The story of Zamperini is incredible. Born in 1917 to immigrant Italian parents in NY, he was nothing but trouble in his youth but thanks to the intervention of his older brother became a world class middle distance runner, competing in the 1936 Olympics in Nazi Germany. He had hoped to run in the Tokyo games but of course the little matter of WWII put an end to that. Louis signed up to be a bombardier on a B-24 and saw plenty of action in the Pacific. The best scenes in the movie are early on, especially those involving bombing runs and the counter attacks by the dreaded Japanese Zero's.
Zamperini gets shot down and survives several weeks with two others on a small raft in the middle of the shark infested ocean. Then it gets worse: he is captured by the Japanese and what he goes through in the POW camp makes Guantanamo look like Disney.
Unfortunately, the movie is toned down a bit to get the PG13 rating and you just feel like it needed more of an edge to bring out the real prison camp horror show that Louis endured. Too bad Clint was already engaged on American Sniper, he certainly would have made Unbroken a little more heartfelt and pulled no punches.
Unlike Chris Kyle, veteran Louis Zamperini lived until the ripe old age of 97, sadly passing away last year, just a few months before Unbroken was released. He did get to see it though and his demise shortly thereafter is not in any way an indictment of Ms. Jolie.
We know everything is bigger and wilder in Texas. No examples needed. We have all the oddities and extremes. Down the years, the Lone Star State has had its share of hurricanes, tornadoes, hail, oil boom and busts. Add to that Oswald, Whitman, and Koresh, Just last year Dallas was front page news when the first Ebola victim in the the U.S. showed up unannounced on our doorstep. Not to be outdone, 2015 started with a bang - or more like a shudder.

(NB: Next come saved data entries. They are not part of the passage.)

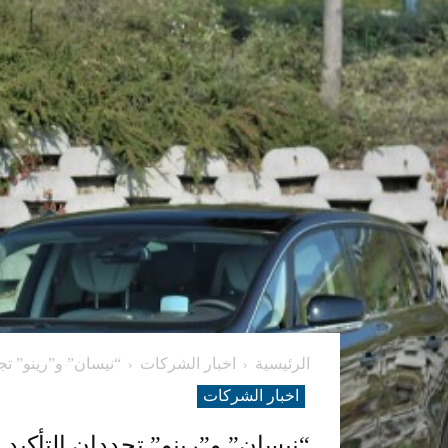
الرئيسية
اخبار الشركات
“نيسان” و”رينو” تجد
اخبار الشركات
“نيسان” و”رينو” تجددان التأكيد 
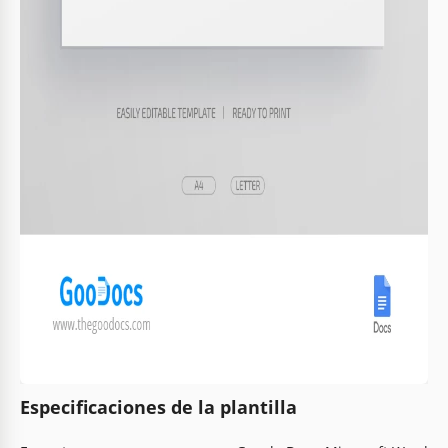
Especificaciones de la plantilla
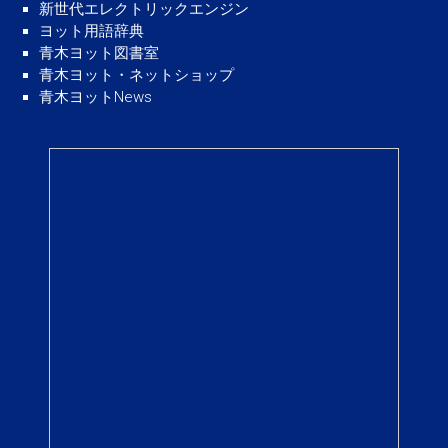
新世代エレクトリックエンジン
ヨット用語辞典
青木ヨット図書室
青木ヨット・ネットショップ
青木ヨットNews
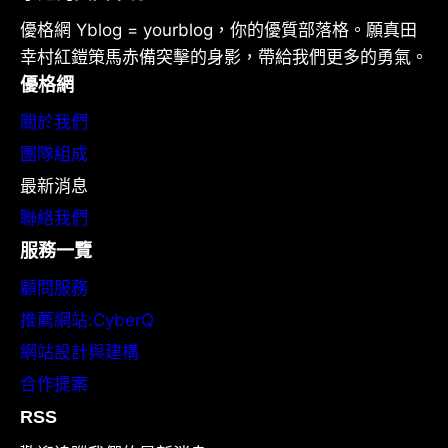
優格網 Yblog = yourblog，你的優質部落格。願真田
幸村紅鎧策馬赤備突擊的身影，帶給我們更多的勇氣。
優格網
關於我們
團隊組成
最新消息
聯絡我們
服務一覽
顧問服務
推薦網站:CyberQ
網站設計與建構
合作提案
RSS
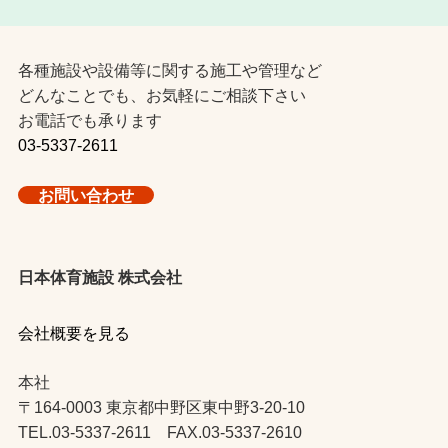
各種施設や設備等に関する施工や管理など
どんなことでも、お気軽にご相談下さい
お電話でも承ります
03-5337-2611
お問い合わせ
日本体育施設 株式会社
会社概要を見る
本社
〒164-0003 東京都中野区東中野3-20-10
TEL.03-5337-2611 FAX.03-5337-2610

At about 3.10pm on Tuesday January 6th our 18 story office building decided to shift a few inches to the north. Oh fudge indeed. For about four or five seconds, it shuddered, shook and flexed. Yes, dear readers, Irving Texas, located in once what was pristine prairie had an earthquake. Here we are, thousand of miles from the San Andreas, the Heyward, the Pacific Rim of Fire, a-shaking and a-shuddering like a giant mound of jello, our buidling going for a walk towards Arkansas.
Granted in the grand scheme, it was small. Only a 3.5. But heck, when an 18 floor office building (with a few thousand workers) starts to very noticeably move, at that time you don't think about the magnitude. Just like the one we experienced in San Bruno, CA in 1996 you wonder is this going to get even more violent and when will it stop. Hence the "Oh Fudge" moment.
Geologists will tell you our region should be earthquake free. However, we sit on the Balcones Fault that runs from Del Rio down near Mexico all the way to Oklahoma. They say the fault has not shifted in fifteen million years (how can they know that?). But for some reason in the last couple of months the fault seems to have come alive and we have had twenty-plus "temblors".
There are so many theories, the most prominent being fracking and there are gas wells drilled in the area. Most of the activity is centered around the old Cowboys Stadium, which was imploded in 2010. Did they forget a stick or two of dynamite? Could it be the ghost of Tom Landry? It is almost inevitable Jerry Jones has a role in this.
Between this and the Ebola scare, the consensus is the Plague of Locusts is not far away.